Data section start

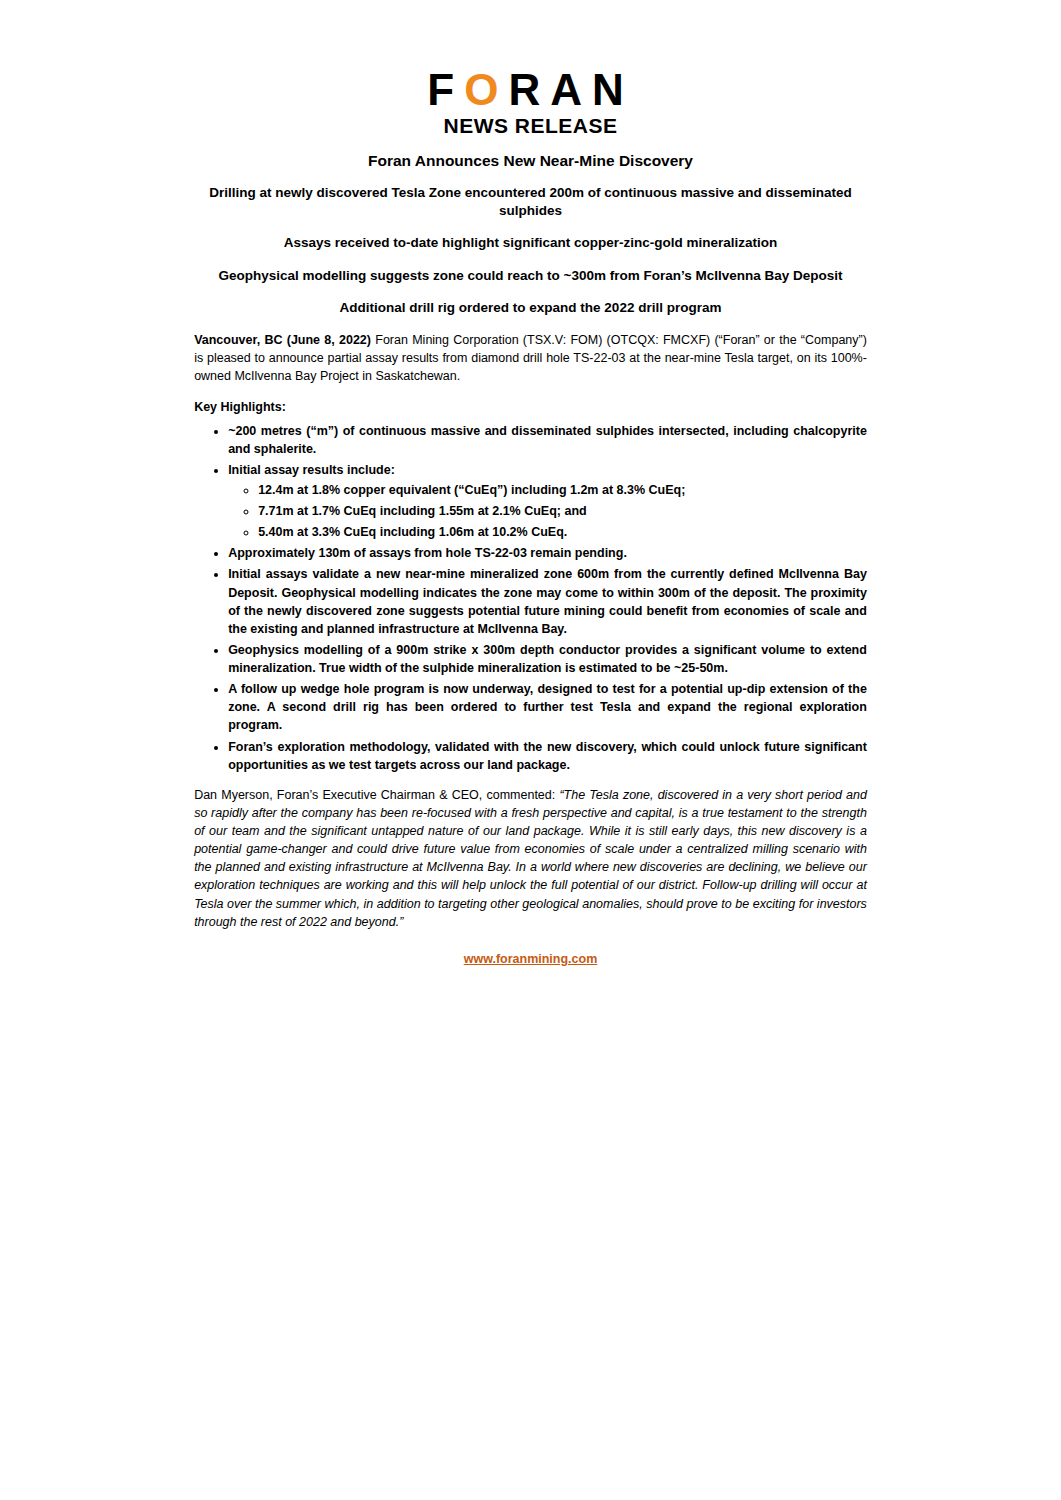FORAN
NEWS RELEASE
Foran Announces New Near-Mine Discovery
Drilling at newly discovered Tesla Zone encountered 200m of continuous massive and disseminated sulphides
Assays received to-date highlight significant copper-zinc-gold mineralization
Geophysical modelling suggests zone could reach to ~300m from Foran’s McIlvenna Bay Deposit
Additional drill rig ordered to expand the 2022 drill program
Vancouver, BC (June 8, 2022) Foran Mining Corporation (TSX.V: FOM) (OTCQX: FMCXF) (“Foran” or the “Company”) is pleased to announce partial assay results from diamond drill hole TS-22-03 at the near-mine Tesla target, on its 100%-owned McIlvenna Bay Project in Saskatchewan.
Key Highlights:
~200 metres (“m”) of continuous massive and disseminated sulphides intersected, including chalcopyrite and sphalerite.
Initial assay results include:
12.4m at 1.8% copper equivalent (“CuEq”) including 1.2m at 8.3% CuEq;
7.71m at 1.7% CuEq including 1.55m at 2.1% CuEq; and
5.40m at 3.3% CuEq including 1.06m at 10.2% CuEq.
Approximately 130m of assays from hole TS-22-03 remain pending.
Initial assays validate a new near-mine mineralized zone 600m from the currently defined McIlvenna Bay Deposit. Geophysical modelling indicates the zone may come to within 300m of the deposit. The proximity of the newly discovered zone suggests potential future mining could benefit from economies of scale and the existing and planned infrastructure at McIlvenna Bay.
Geophysics modelling of a 900m strike x 300m depth conductor provides a significant volume to extend mineralization. True width of the sulphide mineralization is estimated to be ~25-50m.
A follow up wedge hole program is now underway, designed to test for a potential up-dip extension of the zone. A second drill rig has been ordered to further test Tesla and expand the regional exploration program.
Foran’s exploration methodology, validated with the new discovery, which could unlock future significant opportunities as we test targets across our land package.
Dan Myerson, Foran’s Executive Chairman & CEO, commented: “The Tesla zone, discovered in a very short period and so rapidly after the company has been re-focused with a fresh perspective and capital, is a true testament to the strength of our team and the significant untapped nature of our land package. While it is still early days, this new discovery is a potential game-changer and could drive future value from economies of scale under a centralized milling scenario with the planned and existing infrastructure at McIlvenna Bay. In a world where new discoveries are declining, we believe our exploration techniques are working and this will help unlock the full potential of our district. Follow-up drilling will occur at Tesla over the summer which, in addition to targeting other geological anomalies, should prove to be exciting for investors through the rest of 2022 and beyond.”
www.foranmining.com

Data section end

*How to complete this task*.
Once you reach the line with "Assays received to-date" in the data above, copy it and every line after it exactly, up to and including the line with "Initial assays validate".

*Task solution*.
Assays received to-date highlight significant copper-zinc-gold mineralization
Geophysical modelling suggests zone could reach to ~300m from Foran’s McIlvenna Bay Deposit
Additional drill rig ordered to expand the 2022 drill program
Vancouver, BC (June 8, 2022) Foran Mining Corporation (TSX.V: FOM) (OTCQX: FMCXF) (“Foran” or the “Company”) is pleased to announce partial assay results from diamond drill hole TS-22-03 at the near-mine Tesla target, on its 100%-owned McIlvenna Bay Project in Saskatchewan.
Key Highlights:
~200 metres (“m”) of continuous massive and disseminated sulphides intersected, including chalcopyrite and sphalerite.
Initial assay results include:
12.4m at 1.8% copper equivalent (“CuEq”) including 1.2m at 8.3% CuEq;
7.71m at 1.7% CuEq including 1.55m at 2.1% CuEq; and
5.40m at 3.3% CuEq including 1.06m at 10.2% CuEq.
Approximately 130m of assays from hole TS-22-03 remain pending.
Initial assays validate a new near-mine mineralized zone 600m from the currently defined McIlvenna Bay Deposit. Geophysical modelling indicates the zone may come to within 300m of the deposit. The proximity of the newly discovered zone suggests potential future mining could benefit from economies of scale and the existing and planned infrastructure at McIlvenna Bay.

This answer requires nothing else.